→ **EXERCISE MATERIAL**
============================================================

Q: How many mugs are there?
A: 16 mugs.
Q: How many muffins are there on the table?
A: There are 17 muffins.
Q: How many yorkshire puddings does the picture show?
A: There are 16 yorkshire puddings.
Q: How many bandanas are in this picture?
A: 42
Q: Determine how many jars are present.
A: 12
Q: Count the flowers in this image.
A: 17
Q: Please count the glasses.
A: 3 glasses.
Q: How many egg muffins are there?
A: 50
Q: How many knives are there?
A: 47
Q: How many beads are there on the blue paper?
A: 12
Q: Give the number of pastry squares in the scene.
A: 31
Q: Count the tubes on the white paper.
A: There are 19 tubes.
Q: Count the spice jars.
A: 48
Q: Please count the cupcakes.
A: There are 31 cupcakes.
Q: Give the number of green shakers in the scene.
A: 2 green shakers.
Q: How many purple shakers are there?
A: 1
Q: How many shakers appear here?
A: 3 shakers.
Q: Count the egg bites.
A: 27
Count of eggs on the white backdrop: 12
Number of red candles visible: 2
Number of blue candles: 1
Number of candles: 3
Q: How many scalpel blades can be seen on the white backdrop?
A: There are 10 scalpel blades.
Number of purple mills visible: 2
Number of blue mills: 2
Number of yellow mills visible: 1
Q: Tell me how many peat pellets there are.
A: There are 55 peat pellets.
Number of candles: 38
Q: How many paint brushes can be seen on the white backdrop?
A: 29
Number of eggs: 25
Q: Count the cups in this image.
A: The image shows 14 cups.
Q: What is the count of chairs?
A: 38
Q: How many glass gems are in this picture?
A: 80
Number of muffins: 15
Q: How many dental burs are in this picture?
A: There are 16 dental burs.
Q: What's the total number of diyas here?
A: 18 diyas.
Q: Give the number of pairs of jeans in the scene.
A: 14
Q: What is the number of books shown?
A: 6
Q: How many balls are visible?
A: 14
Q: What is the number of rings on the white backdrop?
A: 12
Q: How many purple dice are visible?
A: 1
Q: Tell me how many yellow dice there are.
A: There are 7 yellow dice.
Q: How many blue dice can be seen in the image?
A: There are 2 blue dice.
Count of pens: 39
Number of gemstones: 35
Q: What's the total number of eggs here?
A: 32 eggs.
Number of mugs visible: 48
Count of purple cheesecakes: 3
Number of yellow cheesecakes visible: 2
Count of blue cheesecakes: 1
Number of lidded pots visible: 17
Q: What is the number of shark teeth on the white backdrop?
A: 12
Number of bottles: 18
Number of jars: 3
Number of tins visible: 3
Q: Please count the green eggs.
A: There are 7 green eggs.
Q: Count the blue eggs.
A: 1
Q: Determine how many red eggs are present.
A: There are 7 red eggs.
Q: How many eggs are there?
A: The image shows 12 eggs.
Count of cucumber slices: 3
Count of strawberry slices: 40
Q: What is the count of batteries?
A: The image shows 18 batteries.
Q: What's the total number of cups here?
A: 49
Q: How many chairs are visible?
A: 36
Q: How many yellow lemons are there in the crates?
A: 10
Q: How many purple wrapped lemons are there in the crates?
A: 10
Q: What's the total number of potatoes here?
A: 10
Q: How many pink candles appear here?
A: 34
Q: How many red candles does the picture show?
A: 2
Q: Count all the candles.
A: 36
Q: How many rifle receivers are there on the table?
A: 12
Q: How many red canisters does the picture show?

============================================================

→ **CHALLENGE**
Rewrite the whole listing with every instance of "candles" changed to "tapers" and nothing else altered.

→ **SOLUTION FOR THIS TASK**
Q: How many mugs are there?
A: 16 mugs.
Q: How many muffins are there on the table?
A: There are 17 muffins.
Q: How many yorkshire puddings does the picture show?
A: There are 16 yorkshire puddings.
Q: How many bandanas are in this picture?
A: 42
Q: Determine how many jars are present.
A: 12
Q: Count the flowers in this image.
A: 17
Q: Please count the glasses.
A: 3 glasses.
Q: How many egg muffins are there?
A: 50
Q: How many knives are there?
A: 47
Q: How many beads are there on the blue paper?
A: 12
Q: Give the number of pastry squares in the scene.
A: 31
Q: Count the tubes on the white paper.
A: There are 19 tubes.
Q: Count the spice jars.
A: 48
Q: Please count the cupcakes.
A: There are 31 cupcakes.
Q: Give the number of green shakers in the scene.
A: 2 green shakers.
Q: How many purple shakers are there?
A: 1
Q: How many shakers appear here?
A: 3 shakers.
Q: Count the egg bites.
A: 27
Count of eggs on the white backdrop: 12
Number of red tapers visible: 2
Number of blue tapers: 1
Number of tapers: 3
Q: How many scalpel blades can be seen on the white backdrop?
A: There are 10 scalpel blades.
Number of purple mills visible: 2
Number of blue mills: 2
Number of yellow mills visible: 1
Q: Tell me how many peat pellets there are.
A: There are 55 peat pellets.
Number of tapers: 38
Q: How many paint brushes can be seen on the white backdrop?
A: 29
Number of eggs: 25
Q: Count the cups in this image.
A: The image shows 14 cups.
Q: What is the count of chairs?
A: 38
Q: How many glass gems are in this picture?
A: 80
Number of muffins: 15
Q: How many dental burs are in this picture?
A: There are 16 dental burs.
Q: What's the total number of diyas here?
A: 18 diyas.
Q: Give the number of pairs of jeans in the scene.
A: 14
Q: What is the number of books shown?
A: 6
Q: How many balls are visible?
A: 14
Q: What is the number of rings on the white backdrop?
A: 12
Q: How many purple dice are visible?
A: 1
Q: Tell me how many yellow dice there are.
A: There are 7 yellow dice.
Q: How many blue dice can be seen in the image?
A: There are 2 blue dice.
Count of pens: 39
Number of gemstones: 35
Q: What's the total number of eggs here?
A: 32 eggs.
Number of mugs visible: 48
Count of purple cheesecakes: 3
Number of yellow cheesecakes visible: 2
Count of blue cheesecakes: 1
Number of lidded pots visible: 17
Q: What is the number of shark teeth on the white backdrop?
A: 12
Number of bottles: 18
Number of jars: 3
Number of tins visible: 3
Q: Please count the green eggs.
A: There are 7 green eggs.
Q: Count the blue eggs.
A: 1
Q: Determine how many red eggs are present.
A: There are 7 red eggs.
Q: How many eggs are there?
A: The image shows 12 eggs.
Count of cucumber slices: 3
Count of strawberry slices: 40
Q: What is the count of batteries?
A: The image shows 18 batteries.
Q: What's the total number of cups here?
A: 49
Q: How many chairs are visible?
A: 36
Q: How many yellow lemons are there in the crates?
A: 10
Q: How many purple wrapped lemons are there in the crates?
A: 10
Q: What's the total number of potatoes here?
A: 10
Q: How many pink tapers appear here?
A: 34
Q: How many red tapers does the picture show?
A: 2
Q: Count all the tapers.
A: 36
Q: How many rifle receivers are there on the table?
A: 12
Q: How many red canisters does the picture show?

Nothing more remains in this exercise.